Como sempre acontece nesta casa, debatemos intensamente as possibilidades visuais. As reportagens de laboratório são terríveis. No ambiente descontaminado das pipetas e bicos de bunsen, das paredes brancas e microscópios, todas as fotografias parecem iguais. Com a malícia que lhe é característica, o António assegurou que traria fotografias diferentes. E, na verdade, mostrou-se fiel à palavra dada.
Voltamos aos excessos da Anaïs Nin. Logo à primeira passagem da galeria de imagens disponíveis, saltaram à vista estas duas extraordinárias representações de tudo o que queríamos dizer. Em duas composições, o António mostrava o quadro que chegara a Lisboa em 1953 já repintado por Gomes da Costa na Índia com amplas liberdades criativas, o quadro que a equipa de João Couto descobrira com exames radiológicos no MNAA e indícios da pintura original que lhes estava subjacente.
Tivemos de optar – espero que bem. Ficou na maqueta a imagem enigmática com todas as representações conhecidas penduradas numa parede de luz, enquanto Miguel Mateus anotava diligentemente os contratempos sofridos pela obra; ficou pelo caminho a imagem tecnológica, captada com um iPad, expressando igualmente as diferentes fases do desenho de Afonso de Albuquerque (que até pode não ser o próprio, pois essa averiguação deverá agora ter lugar na Galeria dos Vice-Reis em Goa).
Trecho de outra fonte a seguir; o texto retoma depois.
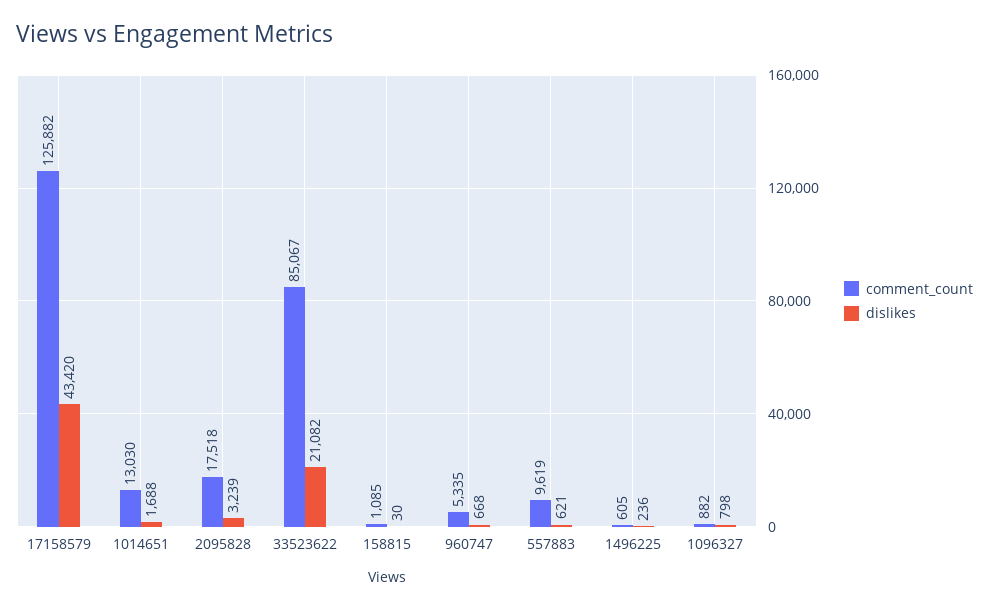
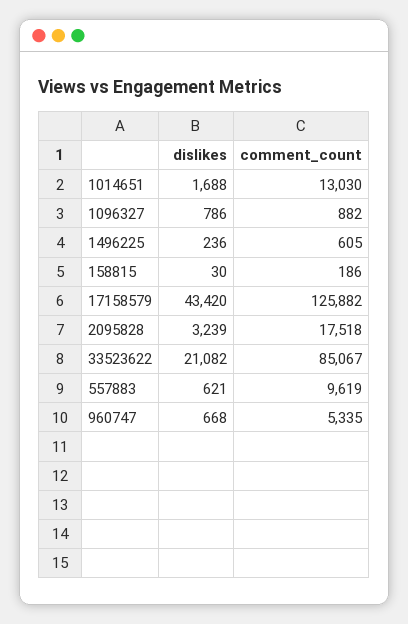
  {
    "comment_count": {
      "17158579": 125882,
      "1014651": 13030,
      "2095828": 17518,
      "33523622": 85067,
-     "158815": 1085,
+     "158815": 186,
      "960747": 5335,
      "557883": 9619,
      "1496225": 605,
      "1096327": 882
    },
    "dislikes": {
      "17158579": 43420,
      "1014651": 1688,
      "2095828": 3239,
      "33523622": 21082,
      "158815": 30,
      "960747": 668,
      "557883": 621,
      "1496225": 236,
-     "1096327": 798
+     "1096327": 786
    }
  }

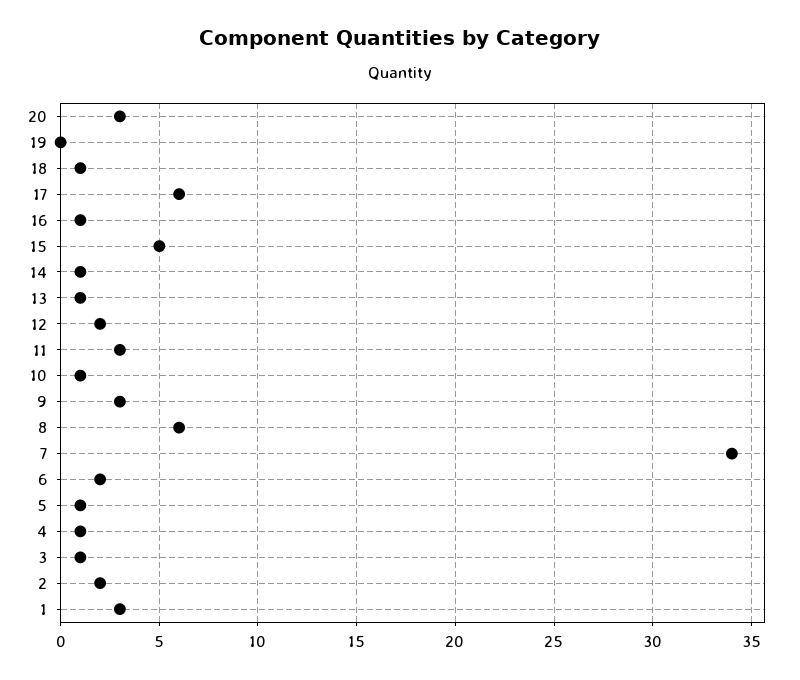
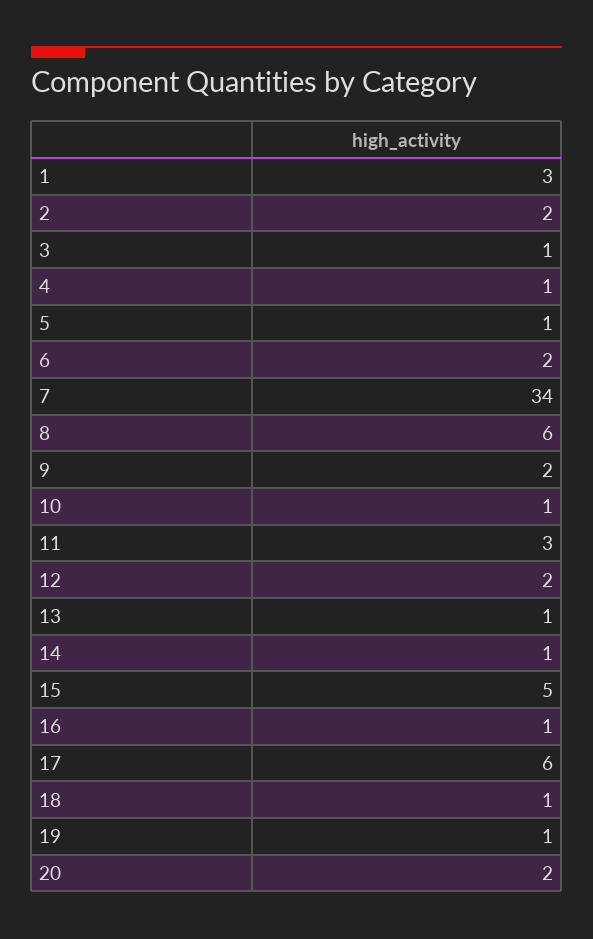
  {
-   "20": 3,
+   "20": 2,
-   "19": 0,
+   "19": 1,
    "18": 1,
    "17": 6,
    "16": 1,
    "15": 5,
    "14": 1,
    "13": 1,
    "12": 2,
    "11": 3,
    "10": 1,
-   "9": 3,
+   "9": 2,
    "8": 6,
    "7": 34,
    "6": 2,
    "5": 1,
    "4": 1,
    "3": 1,
    "2": 2,
    "1": 3
  }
Por sobreposição de compromissos, não vou poder participar na palestra do António Luís Campos no Porto, no próximo dia 12, na Reitoria da Universidade. Celebram-se ali dez anos (quase 11) de colaboração do António com a edição portuguesa da National Geographic, o que vale por dizer que são dez anos de dilemas como este. De escolhas entre o bom e o óptimo. De materiais estupendos por vezes excluídos somente para evitar redundâncias no nosso processo de story-telling.
Tem-se falado muito em selecções nacionais durante estes dias de antecipação do Mundial. O António estará seguramente na minha selecção nacional dos melhores.
Era isto que eu diria na 5.ª feira, na Reitoria da Universidade do Porto, se tivesse oportunidade.